Mid-air Interaction

Gestures and interaction design in Autostereocopic 3D
2018 summer, I worked with Alibaba NHCI Lab in Bay Area, as a research intern. We explored innovative interactions to define futuristic shopping experience, serve Alibaba customers in various businesses. The project I worked on is to validate mid-air interactions with auto-stereoscopic 3D objects. We went through design, prototype and user study phases. We worked closely with business team, aiming to quickly transform the conceptual design and get feedback from marketplace.

Device

SeeFront 3D monitor
Autostereoscopic 3D monitor - See Front, tracks user’s eyes, then projects different views for left and right eyes, so the user could see 3D objects pop out the screen due to parallax.
Leap Motion
With Leap Motion, user’s hand gestures are captured to interact with objects in the mid-air.
Ultrahaptic
Ultrahaptic, a sonic device that acts on user’s hand, and gives meaningful haptic feelings, is used for providing touch feedback when users interact with mid-air virtual object.

User Scenario Design

With the business goal in mind, we started from thinking features of mid-air interaction:

Gesture and Visual Design

(Due to Non-disclosure Agreement, I can only put design process and brainstorm ideas in this blog)
To design interaction with 3D virtuality, we thought of the real physical shopping experience as well as how people shop using technological interface.
When designing interactions with 3D, apart from real-life, we considered gestures drawn from:
Tackpad
Tablet
Science Fiction


To create an emerging experience, we try to be closed to real-world scenarios to display products, rather than using traditional UI elements
Conveyor belt sushi
Jewelry display case
Visit a room
Selecting includes both remote selection and direct pick.
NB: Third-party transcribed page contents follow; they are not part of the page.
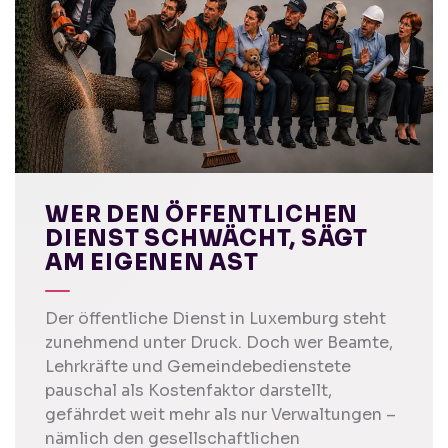
WER DEN ÖFFENTLICHEN
DIENST SCHWÄCHT, SÄGT
AM EIGENEN AST
Der öffentliche Dienst in Luxemburg steht
zunehmend unter Druck. Doch wer Beamte,
Lehrkräfte und Gemeindebedienstete
pauschal als Kostenfaktor darstellt,
gefährdet weit mehr als nur Verwaltungen –
nämlich den gesellschaftlichen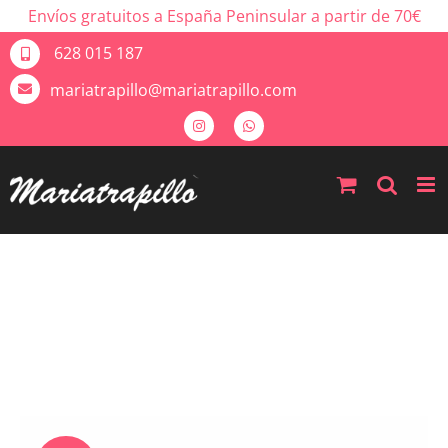
Envíos gratuitos a España Peninsular a partir de 70€
628 015 187
mariatrapillo@mariatrapillo.com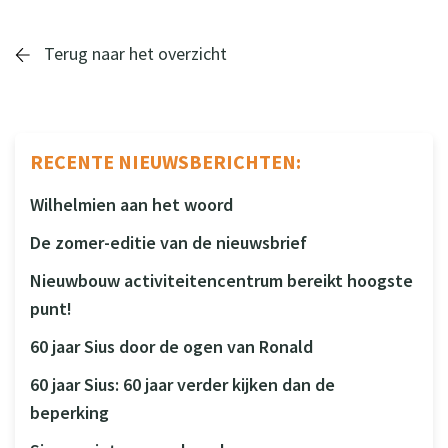
Terug naar het overzicht
RECENTE NIEUWSBERICHTEN:
Wilhelmien aan het woord
De zomer-editie van de nieuwsbrief
Nieuwbouw activiteitencentrum bereikt hoogste
punt!
60 jaar Sius door de ogen van Ronald
60 jaar Sius: 60 jaar verder kijken dan de
beperking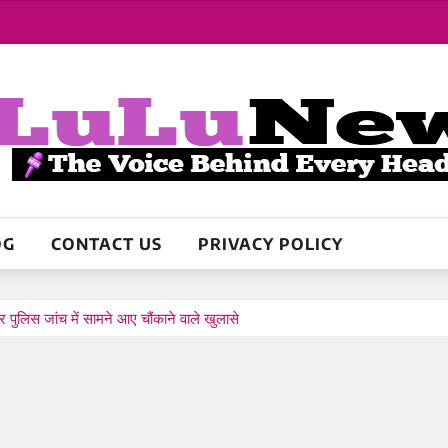
OG
CONTACT US
PRIVACY POLICY
और पुलिस जांच में सामने आए चौंकाने वाले खुलासे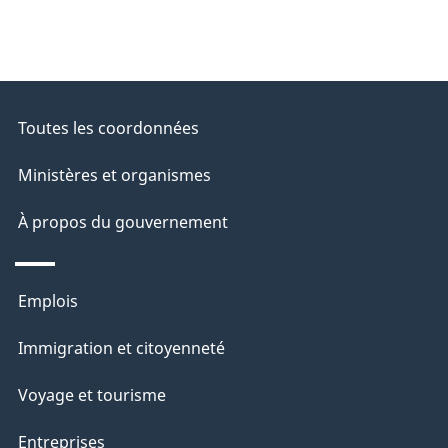
Toutes les coordonnées
Ministères et organismes
À propos du gouvernement
Thèmes
Emplois
et
Immigration et citoyenneté
sujets
Voyage et tourisme
Entreprises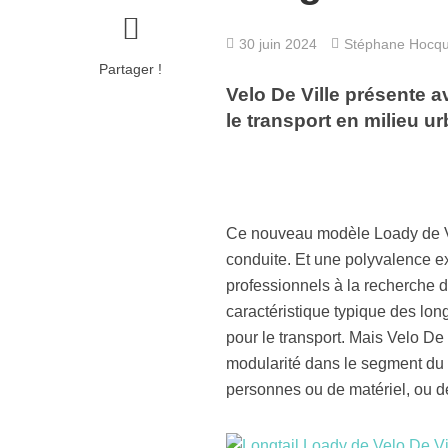
30 juin 2024
Stéphane Hocq
Partager !
Velo De Ville présente a
le transport en milieu ur
Ce nouveau modèle Loady de Vel
conduite. Et une polyvalence ex
professionnels à la recherche d
caractéristique typique des long
pour le transport. Mais Velo De 
modularité dans le segment du l
personnes ou de matériel, ou d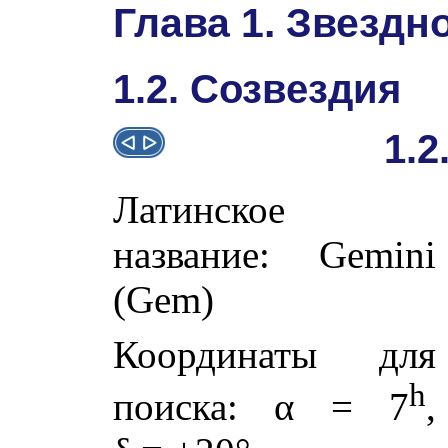
Глава 1. Звездн
1.2. Созвездия
1.2
Латинское
название: Gemini
(Gem)
Координаты для
h
поиска:
α
= 7
,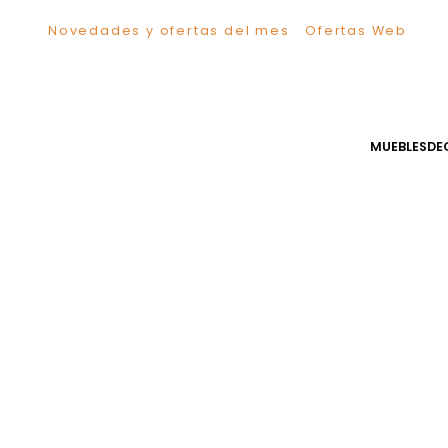
Novedades y ofertas del mes
Ofertas We
TÉRMINOS MÁS BUSCADOS
1
.
Sillas
2
.
Comedor
3
.
Silla
MUEB
4
.
Escritorio
5
.
Sofa
6
.
Cuadros
7
.
Poltrona
8
.
Cama
9
.
Mesa Centro
10
.
Mesa Noche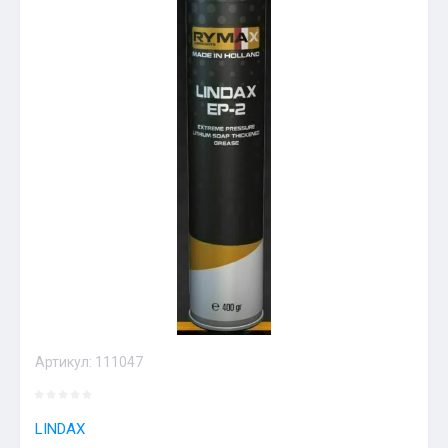
Артикул:
111047
LINDAX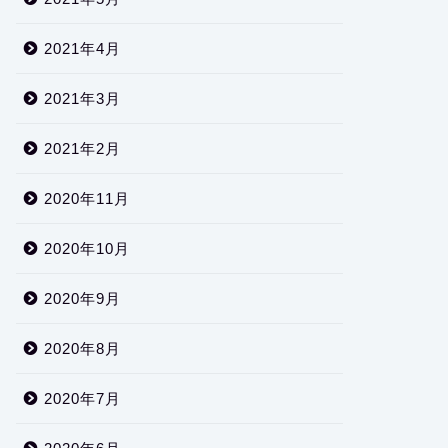
2021年4月
2021年3月
2021年2月
2020年11月
2020年10月
2020年9月
2020年8月
2020年7月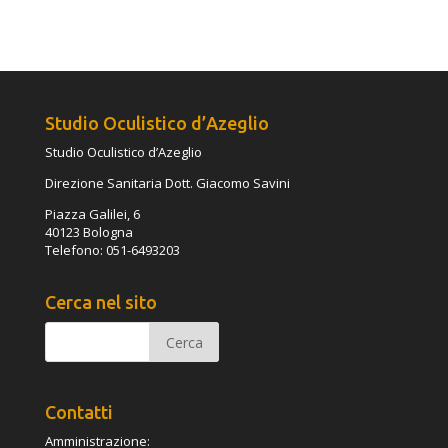
Studio Oculistico d’Azeglio
Studio Oculistico d’Azeglio
Direzione Sanitaria Dott. Giacomo Savini
Piazza Galilei, 6
40123 Bologna
Telefono: 051-6493203
Cerca nel sito
Contatti
Amministrazione: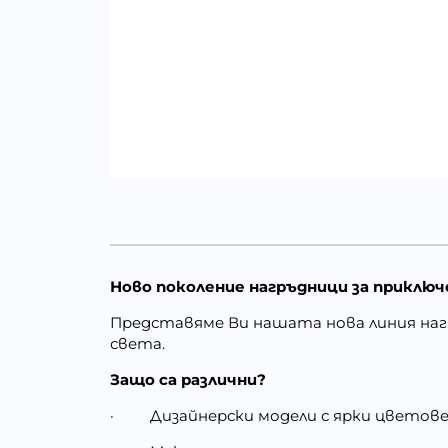
Ново поколение нагръдници за приклю
Представяме Ви нашата нова линия наг
света.
Защо са различни?
·
Дизайнерски модели с ярки цветов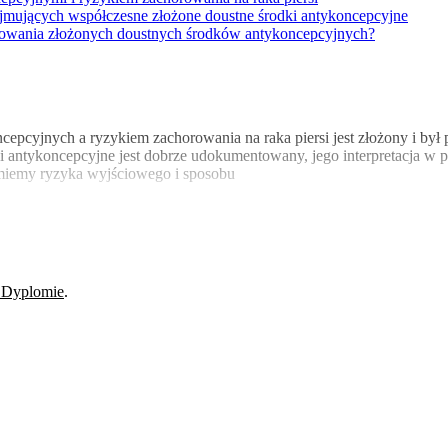
zyjmujących współczesne złożone doustne środki antykoncepcyjne
tosowania złożonych doustnych środków antykoncepcyjnych?
pcyjnych a ryzykiem zachorowania na raka piersi jest złożony i był
tki antykoncepcyjne jest dobrze udokumentowany, jego interpretacja w
umiemy ryzyka wyjściowego i sposobu
 Dyplomie
.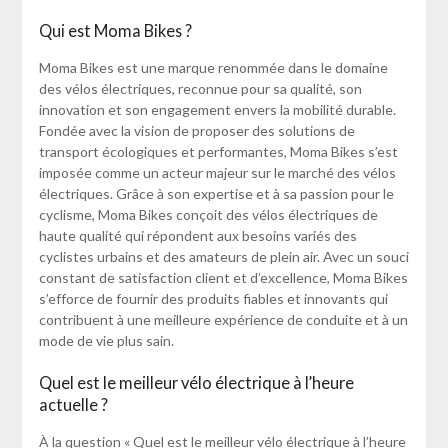
Qui est Moma Bikes ?
Moma Bikes est une marque renommée dans le domaine
des vélos électriques, reconnue pour sa qualité, son
innovation et son engagement envers la mobilité durable.
Fondée avec la vision de proposer des solutions de
transport écologiques et performantes, Moma Bikes s’est
imposée comme un acteur majeur sur le marché des vélos
électriques. Grâce à son expertise et à sa passion pour le
cyclisme, Moma Bikes conçoit des vélos électriques de
haute qualité qui répondent aux besoins variés des
cyclistes urbains et des amateurs de plein air. Avec un souci
constant de satisfaction client et d’excellence, Moma Bikes
s’efforce de fournir des produits fiables et innovants qui
contribuent à une meilleure expérience de conduite et à un
mode de vie plus sain.
Quel est le meilleur vélo électrique à l’heure
actuelle ?
À la question « Quel est le meilleur vélo électrique à l’heure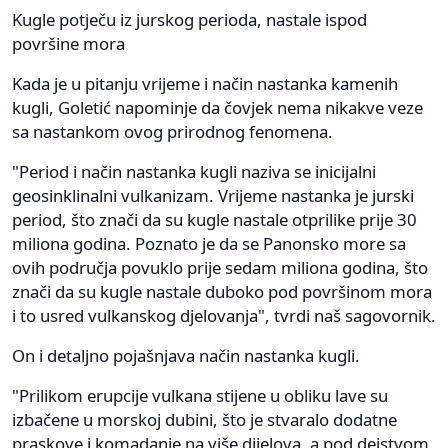
Kugle potječu iz jurskog perioda, nastale ispod
površine mora
Kada je u pitanju vrijeme i način nastanka kamenih
kugli, Goletić napominje da čovjek nema nikakve veze
sa nastankom ovog prirodnog fenomena.
"Period i način nastanka kugli naziva se inicijalni
geosinklinalni vulkanizam. Vrijeme nastanka je jurski
period, što znači da su kugle nastale otprilike prije 30
miliona godina. Poznato je da se Panonsko more sa
ovih područja povuklo prije sedam miliona godina, što
znači da su kugle nastale duboko pod površinom mora
i to usred vulkanskog djelovanja", tvrdi naš sagovornik.
On i detaljno pojašnjava način nastanka kugli.
"Prilikom erupcije vulkana stijene u obliku lave su
izbačene u morskoj dubini, što je stvaralo dodatne
praskove i komadanje na više dijelova, a pod dejstvom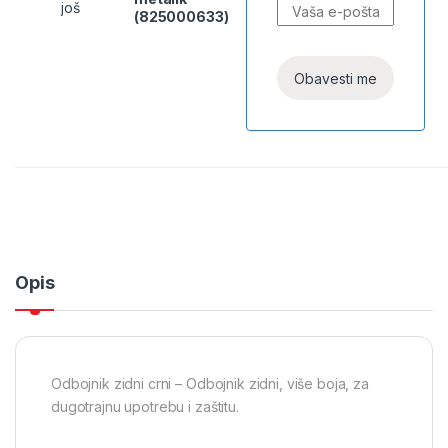
još
(825000633)
Opis
Odbojnik zidni crni – Odbojnik zidni, više boja, za
dugotrajnu upotrebu i zaštitu.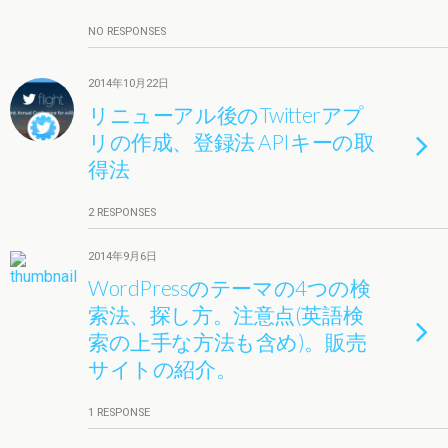
NO RESPONSES
2014年10月22日
リニューアル後のTwitterアプ
リの作成、登録法 APIキーの取
得法
2 RESPONSES
2014年9月6日
WordPressのテーマの4つの検
索法、探し方。注意点(英語検
索の上手な方法も含め)。販売
サイトの紹介。
1 RESPONSE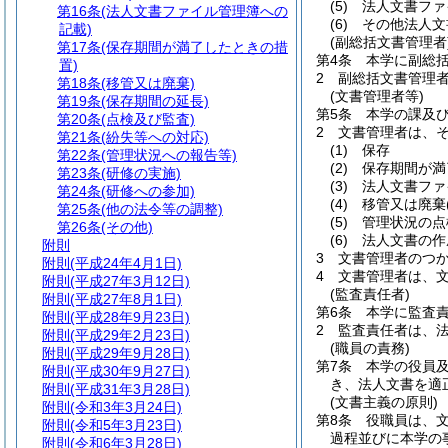
(5)
法人文書ファ
第16条
(法人文書ファイル管理簿への
(6)
その他法人文
記載)
(副総括文書管理者
第17条
(保存期間が満了したときの措
第4条
本学に副総
置)
2
副総括文書管理
第18条
(移管又は廃棄)
(文書管理者等)
第19条
(保存期間の延長)
第5条
本学の課及
第20条
(点検及び監査)
2
文書管理者は、
第21条
(紛失等への対応)
(1)
保存
第22条
(管理状況への報告等)
(2)
保存期間が満
第23条
(研修の実施)
(3)
法人文書ファ
第24条
(研修への参加)
(4)
移管又は廃棄
第25条
(他の法令等の調整)
(5)
管理状況の点
第26条
(その他)
(6)
法人文書の作
附則
3
文書管理者のつ
附則
(平成24年4月1日)
4
文書管理者は、
附則
(平成27年3月12日)
(監査責任者)
附則
(平成27年8月1日)
第6条
本学に監査
附則
(平成28年9月23日)
2
監査責任者は、
附則
(平成29年2月23日)
(職員の責務)
附則
(平成29年9月28日)
第7条
本学の役員
附則
(平成30年9月27日)
き、法人文書を適
附則
(平成31年3月28日)
(文書主義の原則)
附則
(令和3年3月24日)
第8条
役職員は、文
附則
(令和5年3月23日)
過程並びに本学の
附則
(令和6年3月28日)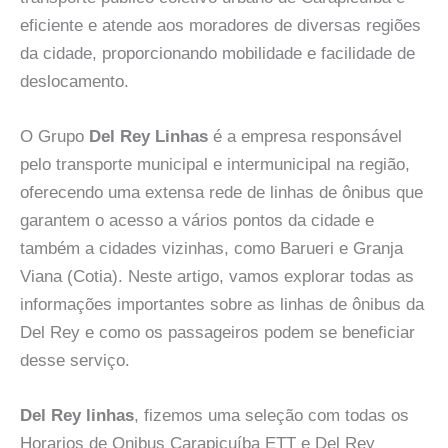
eficiente e atende aos moradores de diversas regiões
da cidade, proporcionando mobilidade e facilidade de
deslocamento.
O Grupo
Del Rey Linhas
é a empresa responsável
pelo transporte municipal e intermunicipal na região,
oferecendo uma extensa rede de linhas de ônibus que
garantem o acesso a vários pontos da cidade e
também a cidades vizinhas, como Barueri e Granja
Viana (Cotia). Neste artigo, vamos explorar todas as
informações importantes sobre as linhas de ônibus da
Del Rey e como os passageiros podem se beneficiar
desse serviço.
Del Rey linhas
, fizemos uma seleção com todas os
Horarios de Onibus Carapicuíba ETT e Del Rey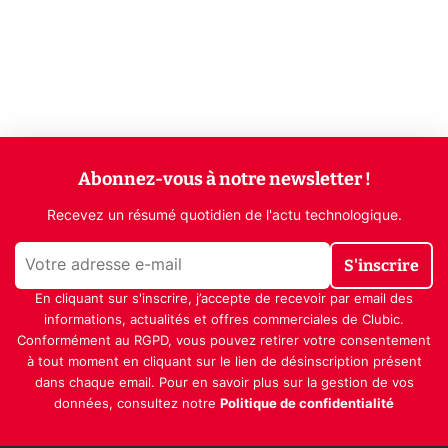
Abonnez-vous à notre newsletter !
Recevez un résumé quotidien de l'actu technologique.
S'inscrire
En cliquant sur s'inscrire, j’accepte de recevoir par email des
informations, actualités et offres commerciales de Clubic.
Conformément au RGPD, vous pouvez retirer votre consentement
à tout moment en cliquant sur le lien de désinscription présent
dans chaque email. Pour en savoir plus sur la gestion de vos
données, consultez notre
Politique de confidentialité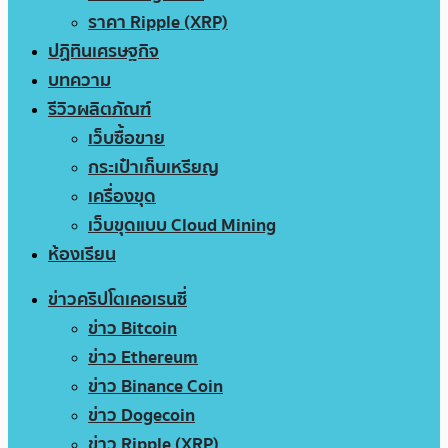
ราคา Ripple (XRP)
ปฏิทินเศรษฐกิจ
บทความ
รีวิวผลิตภัณฑ์
เว็บซื้อขาย
กระเป๋าเก็บเหรียญ
เครื่องขุด
เว็บขุดแบบ Cloud Mining
ห้องเรียน
ข่าวคริปโตเคอเรนซี่
ข่าว Bitcoin
ข่าว Ethereum
ข่าว Binance Coin
ข่าว Dogecoin
ข่าว Ripple (XRP)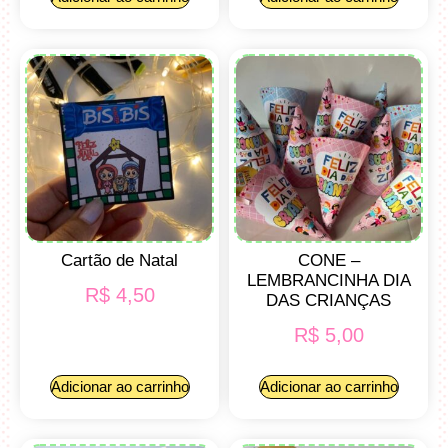
Cartão de Natal
CONE –
LEMBRANCINHA DIA
R$
4,50
DAS CRIANÇAS
R$
5,00
Adicionar ao carrinho
Adicionar ao carrinho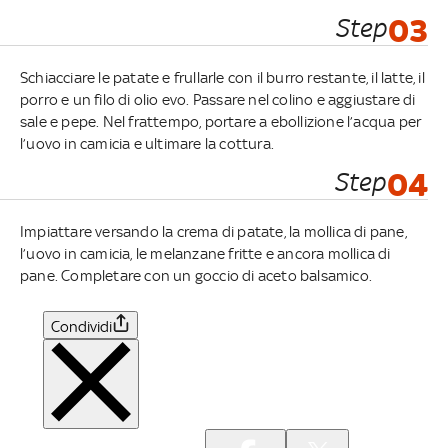
Step
03
Schiacciare le patate e frullarle con il burro restante, il latte, il
porro e un filo di olio evo. Passare nel colino e aggiustare di
sale e pepe. Nel frattempo, portare a ebollizione l’acqua per
l’uovo in camicia e ultimare la cottura.
Step
04
Impiattare versando la crema di patate, la mollica di pane,
l’uovo in camicia, le melanzane fritte e ancora mollica di
pane. Completare con un goccio di aceto balsamico.
Condividi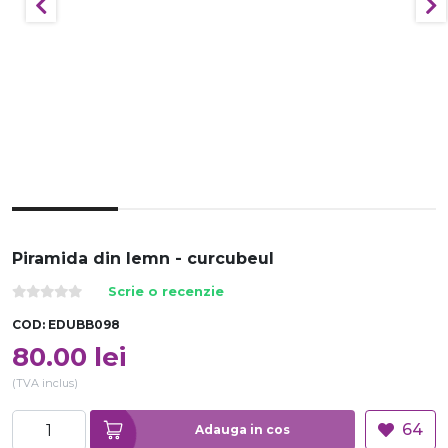
Piramida din lemn - curcubeul
Scrie o recenzie
COD:
EDUBB098
80.00
lei
(TVA inclus)
64
Adauga in cos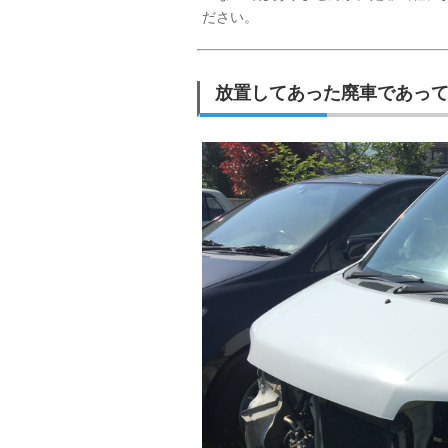
ださい。
放置してあった廃車であっ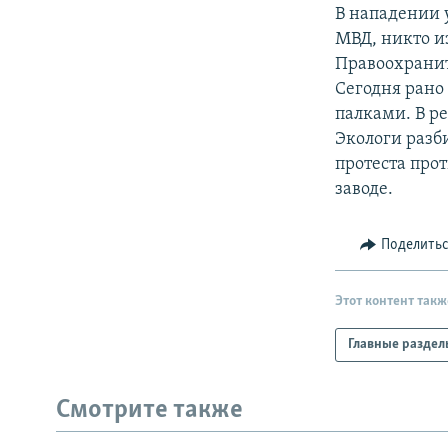
РАСПИСАНИЕ ВЕЩАНИЯ
В нападении 
ПОДПИШИТЕСЬ НА РАССЫЛКУ
МВД, никто и
Правоохранит
Сегодня рано
палками. В ре
Экологи разб
протеста про
заводе.
Поделить
Этот контент такж
Главные раздел
Смотрите также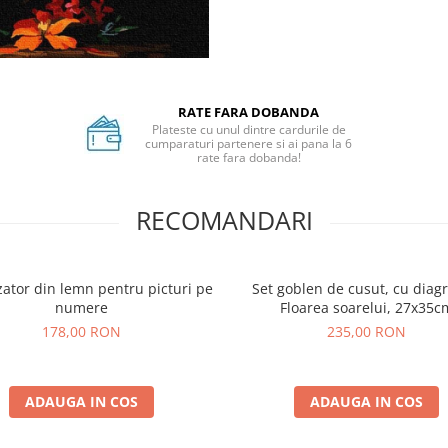
RATE FARA DOBANDA
Plateste cu unul dintre cardurile de
cumparaturi partenere si ai pana la 6
rate fara dobanda!
RECOMANDARI
ator din lemn pentru picturi pe
Set goblen de cusut, cu diag
numere
Floarea soarelui, 27x35c
178,00 RON
235,00 RON
ADAUGA IN COS
ADAUGA IN COS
Apart from examples such as spotlight in DayDream, we came up with other metaphors that are unique to our system.
Pulling a string to fetch
Summon a remote item
Direct touch an item closeby
We used participatory design to design exit gesture. We asked participants to perform any gesture to go back to home page. The result indicates following actions are commonly performed:
Push away
Home Button
Phone gesture - swipe up
We did several rounds of test to understand how user directly manipulate virtual objects in mid-air. We had some findings when we bring user’s hands on the Unity prototype:
1. As the physical attribute of the product maybe not uniformly distributed, user would expect gravity plays an role.
2. When user’s physical hand approaching, it may confuse eye focusing, thus affecting stereoscopic effects.
One trade-off we made is to put the pop-out object in a bubble-like container.
We tried two types of rotation techniques, and in the end we combined them to make the movement matches user’s perception:
Follow hand movement, seems like it is attached to hand.
Swipe the ball, the ball rotates in the the same direction of swiping. The faster user swipes, the ball rotates more and faster.

Prototype

We used two cameras in Unity 3D to generate parallax view for left and right eyes, display on the autostereoscopic screen.
Programmed on leap motion to define gestures beyond stander library. Especially rotation, we tried different implementation to get around interrupted gestures and detection inaccuracy.
To map virtually object to real world, we read eye position data, put haptic cue right at the virtual object’s position according to where the user is.

User Study

We designed two user studies to understand how user perceive virtual object’s position.
Research Questions:
1. Is the perception consistent within one user?
2. Is the perception consistent cross users?
3. Is the perception changed when touching is involved?

Reflection

The 15-week internship is quite an unique project experience for me. I’ve been longing for designing cutting-edge technology experience. Thanks for the internship, I get the chance to work on a bunch of new technology, define future product interactions. The process is a combination of HCI research and product design. Certainly, we faced a lot of ambiguity in business and technical implementation. The consideration from both sides pushed me to think actively for new ways of approaching a problem. A good thing we did is that we always kept our goal in mind, meanwhile being flexible to changes. We, as a team, didn’t make design opposite to development, but to understand the boundary of the project, and try to deliver the best user experience within constrains. In the end, I harvest the ability to thrive and deliver results in changing situations🎉.